Definetly, we were expecting better results from our DQN and PPO experience. First of all, we were expecting PPO to at least out perform DQN since it has shown itself very useful in many complex scenarios such as Atari games and it’s an algorithm that usually doesn’t require a lot of parameter tuning. At the very least, as expected, PPO was a lot faster to train which enabled us to train it for 10 000 steps during around four hours. We say that PPO performed worse than DQN based on the number of ticks in the graphs, but this is not necessarily correct. If we analyse and compare both demonstrations of DQN and PPO respectively, we can see that PPO just drops the pieces very fast while DQN holds a piece or lets it fall which increases the time before the structure gets to the top of the grid. However, both models execute similar strategies when you look at them in action. In the following figure, we can see that DQN stacks the tetrominoes in a tower generally in the middle that quickly gets to the top and it doesn’t seem like the agent knows very much what he’s doing.

DQN model demo live
DQN live performance after 100 episodes of training

It’s important to note that we are very limited on computing power compared to most research laboratories which slows our training by a good margin. With better hardware and more financial resources, we could’ve let the agent train for days and maybe we could’ve obtained better results. It’s just a little bit hard to judge whether there’s a bug in our implementation or that we just need to keep training. It’s also a very complex challenge for a reinforcement learning agent to perform well in such an environment since there’s over \( 2^200 \) possible board configurations which makes it very complex to learn anything.

Next steps #

As noted at the top of this article, we made this project open source so anyone can use and take the project further either for their own research exploration, for another project course or just for fun. The project is usable pretty easily, but there’s still some work to be done as to deploy the package so that it’s available on the Julia package index. There’s some great documentation already set, but some finishing touches might be useful to help a new user to use this platform.

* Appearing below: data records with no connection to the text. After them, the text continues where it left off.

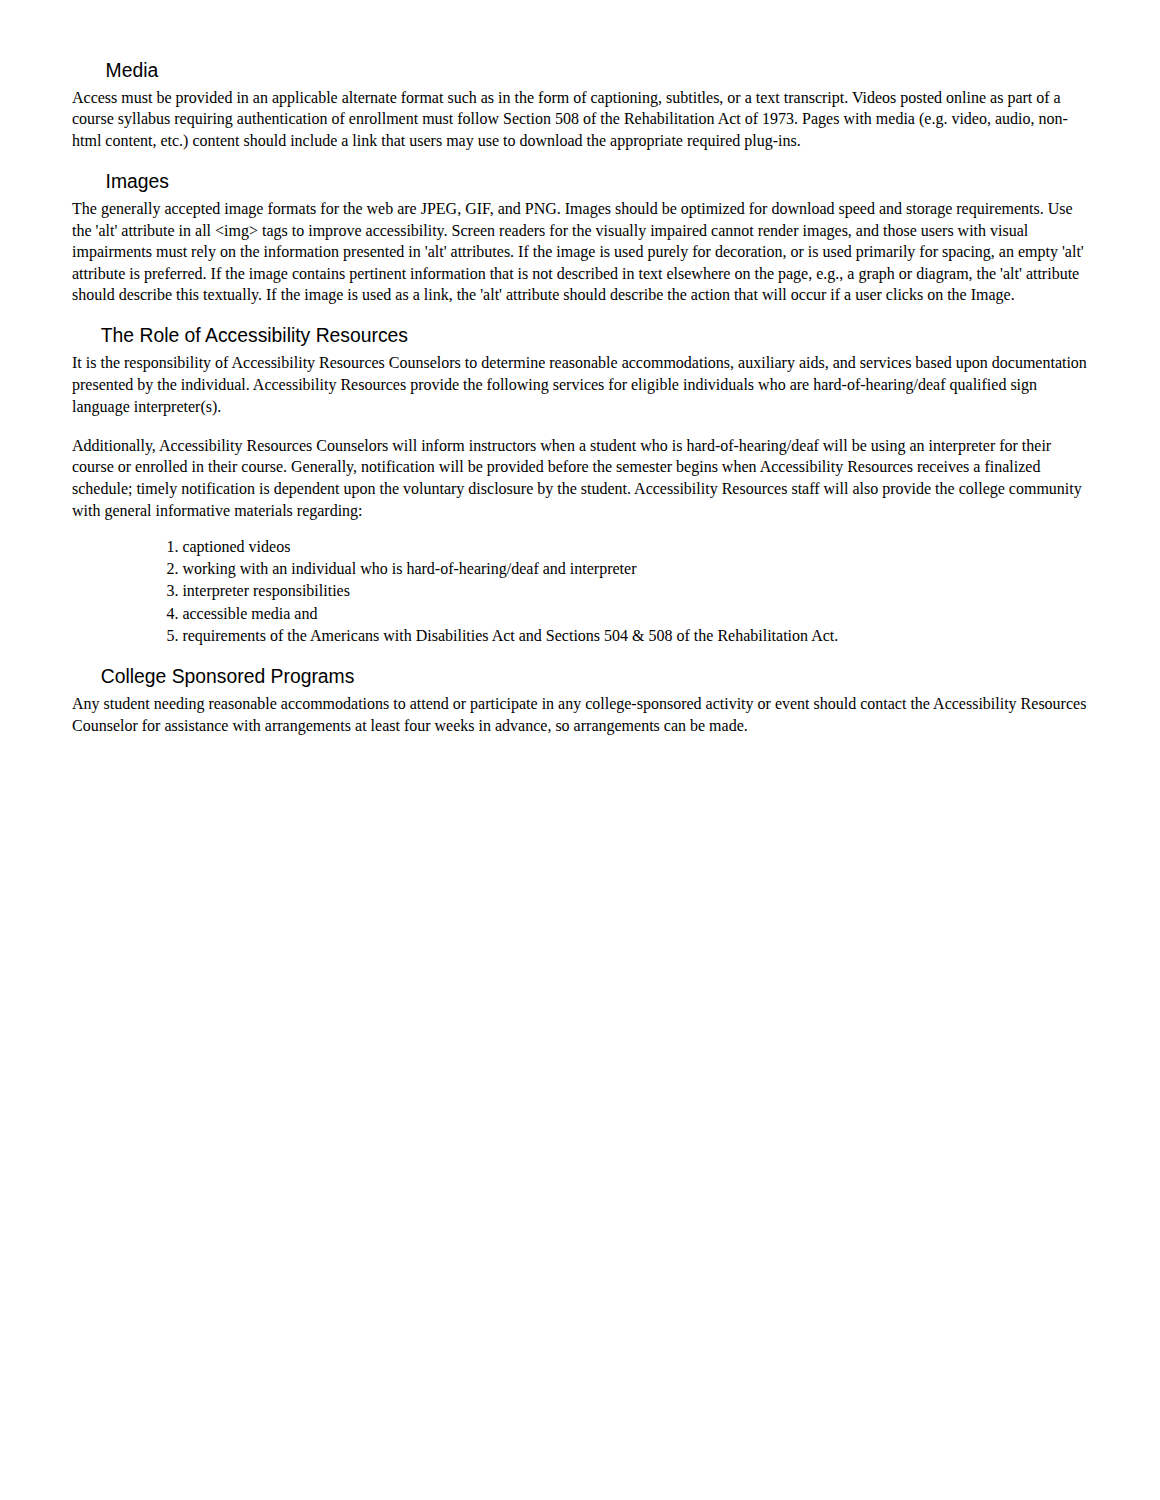Media
Access must be provided in an applicable alternate format such as in the form of captioning, subtitles, or a text transcript. Videos posted online as part of a course syllabus requiring authentication of enrollment must follow Section 508 of the Rehabilitation Act of 1973. Pages with media (e.g. video, audio, non-html content, etc.) content should include a link that users may use to download the appropriate required plug-ins.
Images
The generally accepted image formats for the web are JPEG, GIF, and PNG. Images should be optimized for download speed and storage requirements. Use the 'alt' attribute in all <img> tags to improve accessibility. Screen readers for the visually impaired cannot render images, and those users with visual impairments must rely on the information presented in 'alt' attributes. If the image is used purely for decoration, or is used primarily for spacing, an empty 'alt' attribute is preferred. If the image contains pertinent information that is not described in text elsewhere on the page, e.g., a graph or diagram, the 'alt' attribute should describe this textually. If the image is used as a link, the 'alt' attribute should describe the action that will occur if a user clicks on the Image.
The Role of Accessibility Resources
It is the responsibility of Accessibility Resources Counselors to determine reasonable accommodations, auxiliary aids, and services based upon documentation presented by the individual. Accessibility Resources provide the following services for eligible individuals who are hard-of-hearing/deaf qualified sign language interpreter(s).
Additionally, Accessibility Resources Counselors will inform instructors when a student who is hard-of-hearing/deaf will be using an interpreter for their course or enrolled in their course. Generally, notification will be provided before the semester begins when Accessibility Resources receives a finalized schedule; timely notification is dependent upon the voluntary disclosure by the student. Accessibility Resources staff will also provide the college community with general informative materials regarding:
captioned videos
working with an individual who is hard-of-hearing/deaf and interpreter
interpreter responsibilities
accessible media and
requirements of the Americans with Disabilities Act and Sections 504 & 508 of the Rehabilitation Act.
College Sponsored Programs
Any student needing reasonable accommodations to attend or participate in any college-sponsored activity or event should contact the Accessibility Resources Counselor for assistance with arrangements at least four weeks in advance, so arrangements can be made.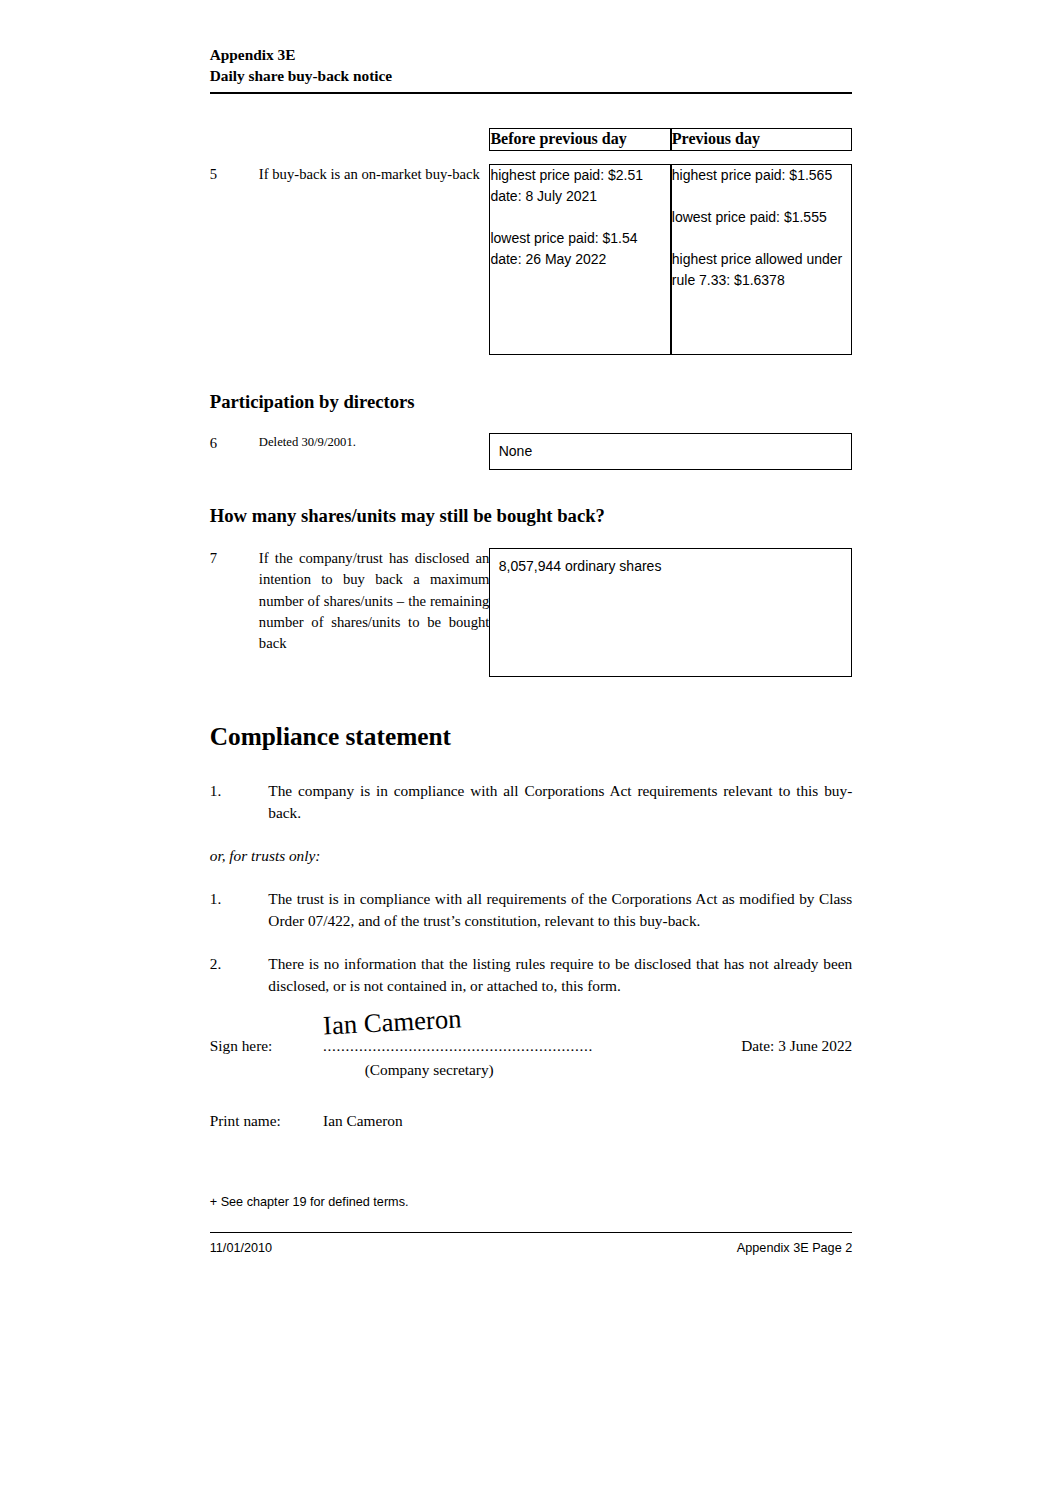Appendix 3E
Daily share buy-back notice
| | | / Before previous day / Previous day / |
| 5 | If buy-back is an on-market buy-back | / highest price paid: $2.51 date: 8 July 2021 lowest price paid: $1.54 date: 26 May 2022 / highest price paid: $1.565 lowest price paid: $1.555 highest price allowed under rule 7.33: $1.6378 / |
Participation by directors
| 6 | Deleted 30/9/2001. | None |
How many shares/units may still be bought back?
| 7 | If the company/trust has disclosed an intention to buy back a maximum number of shares/units – the remaining number of shares/units to be bought back | 8,057,944 ordinary shares |
Compliance statement
1.
The company is in compliance with all Corporations Act requirements relevant to this buy-back.
or, for trusts only:
1.
The trust is in compliance with all requirements of the Corporations Act as modified by Class Order 07/422, and of the trust’s constitution, relevant to this buy-back.
2.
There is no information that the listing rules require to be disclosed that has not already been disclosed, or is not contained in, or attached to, this form.
Ian Cameron
Sign here:
............................................................
Date: 3 June 2022
(Company secretary)
Print name: Ian Cameron
+ See chapter 19 for defined terms.
11/01/2010
Appendix 3E Page 2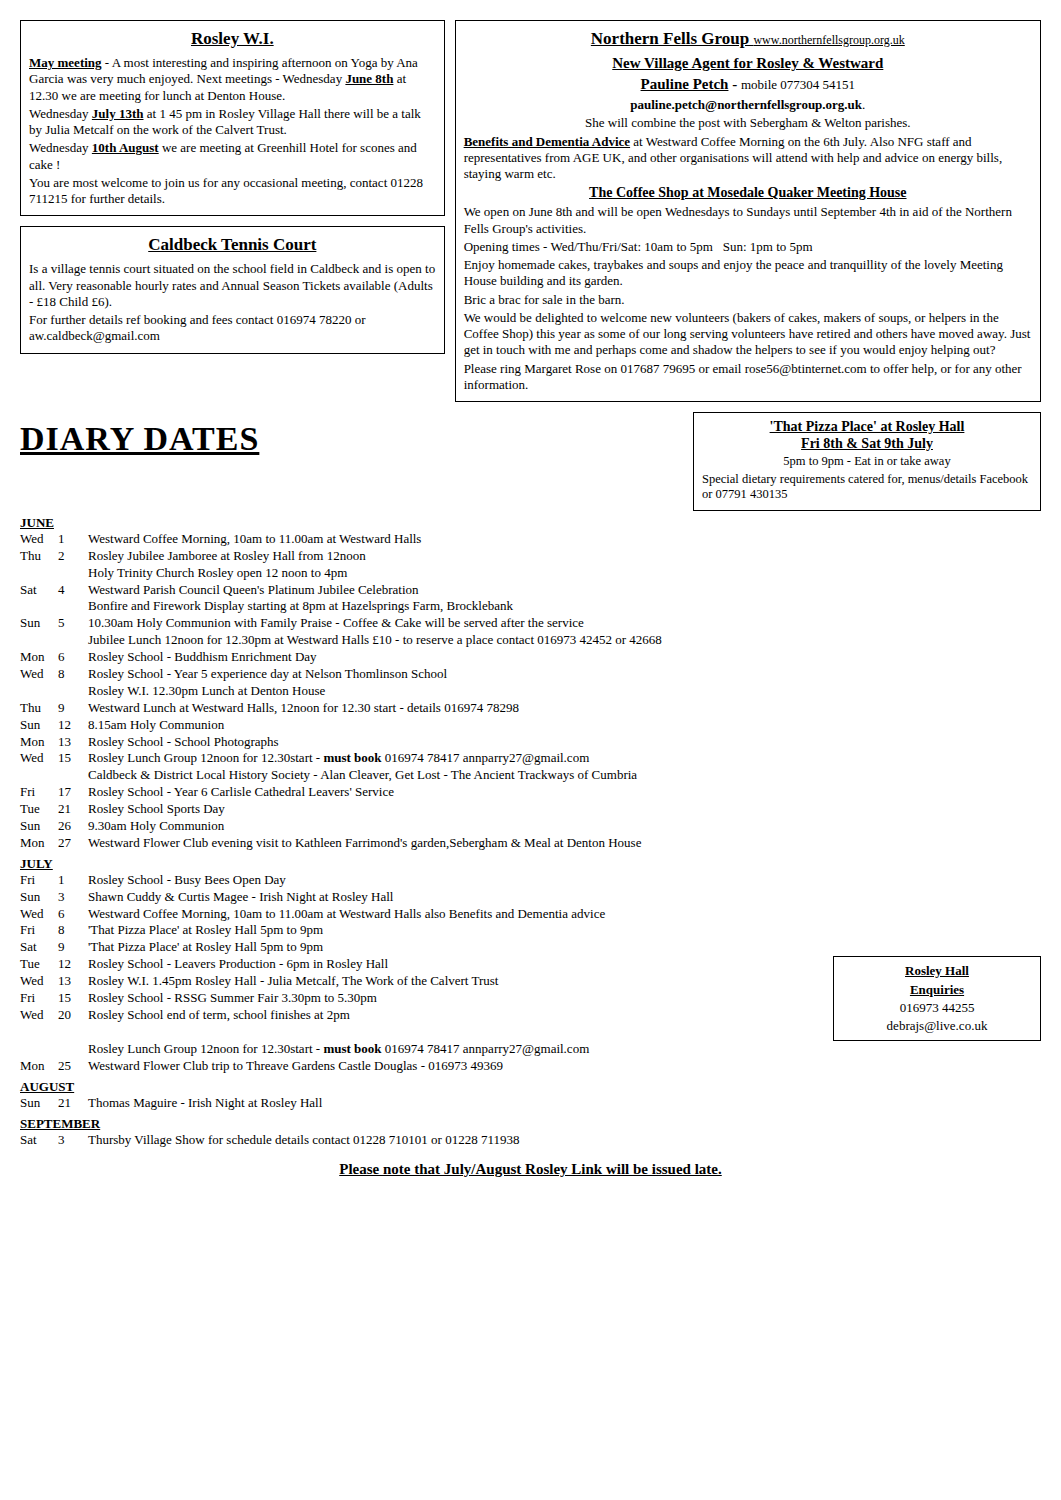Rosley W.I.
May meeting - A most interesting and inspiring afternoon on Yoga by Ana Garcia was very much enjoyed. Next meetings - Wednesday June 8th at 12.30 we are meeting for lunch at Denton House.
Wednesday July 13th at 1 45 pm in Rosley Village Hall there will be a talk by Julia Metcalf on the work of the Calvert Trust.
Wednesday 10th August we are meeting at Greenhill Hotel for scones and cake !
You are most welcome to join us for any occasional meeting, contact 01228 711215 for further details.
Caldbeck Tennis Court
Is a village tennis court situated on the school field in Caldbeck and is open to all. Very reasonable hourly rates and Annual Season Tickets available (Adults - £18 Child £6).
For further details ref booking and fees contact 016974 78220 or aw.caldbeck@gmail.com
Northern Fells Group www.northernfellsgroup.org.uk
New Village Agent for Rosley & Westward
Pauline Petch - mobile 077304 54151
pauline.petch@northernfellsgroup.org.uk.
She will combine the post with Sebergham & Welton parishes.
Benefits and Dementia Advice at Westward Coffee Morning on the 6th July. Also NFG staff and representatives from AGE UK, and other organisations will attend with help and advice on energy bills, staying warm etc.
The Coffee Shop at Mosedale Quaker Meeting House
We open on June 8th and will be open Wednesdays to Sundays until September 4th in aid of the Northern Fells Group's activities.
Opening times - Wed/Thu/Fri/Sat: 10am to 5pm Sun: 1pm to 5pm
Enjoy homemade cakes, traybakes and soups and enjoy the peace and tranquillity of the lovely Meeting House building and its garden.
Bric a brac for sale in the barn.
We would be delighted to welcome new volunteers (bakers of cakes, makers of soups, or helpers in the Coffee Shop) this year as some of our long serving volunteers have retired and others have moved away. Just get in touch with me and perhaps come and shadow the helpers to see if you would enjoy helping out?
Please ring Margaret Rose on 017687 79695 or email rose56@btinternet.com to offer help, or for any other information.
DIARY DATES
'That Pizza Place' at Rosley Hall
Fri 8th & Sat 9th July
5pm to 9pm - Eat in or take away
Special dietary requirements catered for, menus/details Facebook or 07791 430135
JUNE
| Wed | 1 | Westward Coffee Morning, 10am to 11.00am at Westward Halls |
| Thu | 2 | Rosley Jubilee Jamboree at Rosley Hall from 12noon |
| | | Holy Trinity Church Rosley open 12 noon to 4pm |
| Sat | 4 | Westward Parish Council Queen's Platinum Jubilee Celebration |
| | | Bonfire and Firework Display starting at 8pm at Hazelsprings Farm, Brocklebank |
| Sun | 5 | 10.30am Holy Communion with Family Praise - Coffee & Cake will be served after the service |
| | | Jubilee Lunch 12noon for 12.30pm at Westward Halls £10 - to reserve a place contact 016973 42452 or 42668 |
| Mon | 6 | Rosley School - Buddhism Enrichment Day |
| Wed | 8 | Rosley School - Year 5 experience day at Nelson Thomlinson School |
| | | Rosley W.I. 12.30pm Lunch at Denton House |
| Thu | 9 | Westward Lunch at Westward Halls, 12noon for 12.30 start - details 016974 78298 |
| Sun | 12 | 8.15am Holy Communion |
| Mon | 13 | Rosley School - School Photographs |
| Wed | 15 | Rosley Lunch Group 12noon for 12.30start - must book 016974 78417 annparry27@gmail.com |
| | | Caldbeck & District Local History Society - Alan Cleaver, Get Lost - The Ancient Trackways of Cumbria |
| Fri | 17 | Rosley School - Year 6 Carlisle Cathedral Leavers' Service |
| Tue | 21 | Rosley School Sports Day |
| Sun | 26 | 9.30am Holy Communion |
| Mon | 27 | Westward Flower Club evening visit to Kathleen Farrimond's garden,Sebergham & Meal at Denton House |
JULY
| Fri | 1 | Rosley School - Busy Bees Open Day |
| Sun | 3 | Shawn Cuddy & Curtis Magee - Irish Night at Rosley Hall |
| Wed | 6 | Westward Coffee Morning, 10am to 11.00am at Westward Halls also Benefits and Dementia advice |
| Fri | 8 | 'That Pizza Place' at Rosley Hall 5pm to 9pm |
| Sat | 9 | 'That Pizza Place' at Rosley Hall 5pm to 9pm |
Rosley Hall
Enquiries
016973 44255
debrajs@live.co.uk
| Tue | 12 | Rosley School - Leavers Production - 6pm in Rosley Hall |
| Wed | 13 | Rosley W.I. 1.45pm Rosley Hall - Julia Metcalf, The Work of the Calvert Trust |
| Fri | 15 | Rosley School - RSSG Summer Fair 3.30pm to 5.30pm |
| Wed | 20 | Rosley School end of term, school finishes at 2pm |
| | | Rosley Lunch Group 12noon for 12.30start - must book 016974 78417 annparry27@gmail.com |
| Mon | 25 | Westward Flower Club trip to Threave Gardens Castle Douglas - 016973 49369 |
AUGUST
| Sun | 21 | Thomas Maguire - Irish Night at Rosley Hall |
SEPTEMBER
| Sat | 3 | Thursby Village Show for schedule details contact 01228 710101 or 01228 711938 |
Please note that July/August Rosley Link will be issued late.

Also, for most of the best performing algorithms in the litterature such as AlphaGo for example, there is still some heuristics used in many scenarios to help guide the agent in it’s learning. Maybe implementing something like a Monte Carlo Tree Search (MCTS) might increase the performances and allow the agent to learn and actually complete some lines so that it can at least reach it’s first score point.

Due to a lack of time, we didn’t have the time to properly pre-train an agent with the expert dataset detailed above. That would be a great idea to further improve the agent’s performances since it can already give a strategy to follow based on the games that we’ve had that score well over 50 lines. Since we made this dataset public, it can be put to use directly.

Finally, a grid search for the best combinaison of features for a model wouldn’t hurt anyone and most surely only increase the odds of the model performing better. It just happens to take a very long time to do such a search and we were out of time and resources to do so.